The name “guillotine” dates to the 1790s and the French Revolution. The guillotine, the notorious killing machine of the French Revolution, was used to behead thousands, including King Louis XVI and Marie-Antoinette. Why was it a humane form of execution for its time, and did victims' brains continue functioning after decapitation?
During the Reign of Terror of the mid-1790s, thousands of “enemies of the French revolution” met their end by the guillotine’s blade. Some members of the public initially complained that the machine was too quick and clinical, but before long the process had evolved into high entertainment.
Many people offered sarcastic quips or defiant last words before being executed, and others danced their way up the steps of the scaffold. Fascination with the guillotine waned at the end of the 18th century, but public beheadings continued in France until 1939.

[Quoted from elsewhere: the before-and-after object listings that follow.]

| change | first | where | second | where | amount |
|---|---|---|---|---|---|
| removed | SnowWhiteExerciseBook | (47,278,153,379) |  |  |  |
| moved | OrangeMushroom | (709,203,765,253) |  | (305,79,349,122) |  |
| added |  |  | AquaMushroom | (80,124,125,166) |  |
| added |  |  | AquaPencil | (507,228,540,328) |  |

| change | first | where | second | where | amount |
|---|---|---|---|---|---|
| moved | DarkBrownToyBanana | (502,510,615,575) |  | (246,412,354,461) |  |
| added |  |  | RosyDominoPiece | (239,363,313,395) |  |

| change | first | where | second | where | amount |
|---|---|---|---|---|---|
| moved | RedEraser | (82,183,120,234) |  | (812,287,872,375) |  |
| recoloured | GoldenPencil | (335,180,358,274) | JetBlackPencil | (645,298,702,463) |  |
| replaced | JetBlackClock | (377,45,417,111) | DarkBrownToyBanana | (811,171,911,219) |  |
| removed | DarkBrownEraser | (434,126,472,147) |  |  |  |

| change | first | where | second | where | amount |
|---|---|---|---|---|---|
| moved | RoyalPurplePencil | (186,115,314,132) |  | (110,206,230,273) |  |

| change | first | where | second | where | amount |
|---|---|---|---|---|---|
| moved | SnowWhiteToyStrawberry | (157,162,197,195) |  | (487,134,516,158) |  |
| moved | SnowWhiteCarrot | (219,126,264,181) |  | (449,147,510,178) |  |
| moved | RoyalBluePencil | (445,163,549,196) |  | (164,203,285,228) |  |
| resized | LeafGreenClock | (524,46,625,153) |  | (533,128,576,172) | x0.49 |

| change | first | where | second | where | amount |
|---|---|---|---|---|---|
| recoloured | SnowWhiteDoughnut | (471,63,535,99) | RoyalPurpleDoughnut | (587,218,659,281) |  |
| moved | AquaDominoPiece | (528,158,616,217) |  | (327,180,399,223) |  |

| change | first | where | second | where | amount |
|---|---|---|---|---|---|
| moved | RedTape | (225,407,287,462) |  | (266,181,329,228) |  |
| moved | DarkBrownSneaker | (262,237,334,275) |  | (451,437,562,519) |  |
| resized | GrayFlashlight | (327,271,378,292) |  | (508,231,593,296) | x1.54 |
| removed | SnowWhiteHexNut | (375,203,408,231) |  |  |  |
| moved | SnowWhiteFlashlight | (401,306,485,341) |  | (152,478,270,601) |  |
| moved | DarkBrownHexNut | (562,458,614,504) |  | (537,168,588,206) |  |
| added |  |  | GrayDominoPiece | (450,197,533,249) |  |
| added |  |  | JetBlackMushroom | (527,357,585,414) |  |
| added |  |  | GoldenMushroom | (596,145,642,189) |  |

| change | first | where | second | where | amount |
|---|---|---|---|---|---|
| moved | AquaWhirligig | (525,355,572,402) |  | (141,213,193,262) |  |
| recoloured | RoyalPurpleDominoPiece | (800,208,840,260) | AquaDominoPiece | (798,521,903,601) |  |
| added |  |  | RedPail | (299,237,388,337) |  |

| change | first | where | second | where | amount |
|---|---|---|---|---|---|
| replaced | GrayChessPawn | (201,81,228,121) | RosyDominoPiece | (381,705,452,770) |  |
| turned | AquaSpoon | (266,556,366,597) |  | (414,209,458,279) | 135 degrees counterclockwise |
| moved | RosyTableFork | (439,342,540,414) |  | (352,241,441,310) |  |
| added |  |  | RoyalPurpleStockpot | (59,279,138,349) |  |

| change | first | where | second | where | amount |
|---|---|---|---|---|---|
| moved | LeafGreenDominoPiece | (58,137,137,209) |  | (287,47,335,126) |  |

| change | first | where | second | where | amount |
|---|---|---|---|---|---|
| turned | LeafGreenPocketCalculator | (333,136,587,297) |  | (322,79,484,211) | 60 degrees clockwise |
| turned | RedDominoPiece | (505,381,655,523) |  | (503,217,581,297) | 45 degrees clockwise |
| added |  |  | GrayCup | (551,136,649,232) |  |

The guillotine remained France’s state method of capital punishment well into the late 20th century. Convicted murderer Hamida Djandoubi became the last person to meet his end by the “National Razor” after he was executed by the guillotine in 1977.
Hamida Djandoubi was a Tunisian sentenced to death penalty in France. He was a Tunisian agricultural worker and convicted murderer. He moved to Marseille, France, in 1968 and six years later he kidnapped, tortured and murdered 22-year-old Élisabeth Bousquet, his former girlfriend.
He was sentenced to death in February 1977 and executed by guillotine in September that year. He was the last person to be executed in Western Europe, and he was the last person to be lawfully executed by beheading anywhere in the Western world. He was not however, the last person sentenced to death penalty in France. Marcel Chevalier served as chief executioner.
Still, the machine’s 189-year reign only officially came to an end in September 1981, when France abolished capital punishment for good.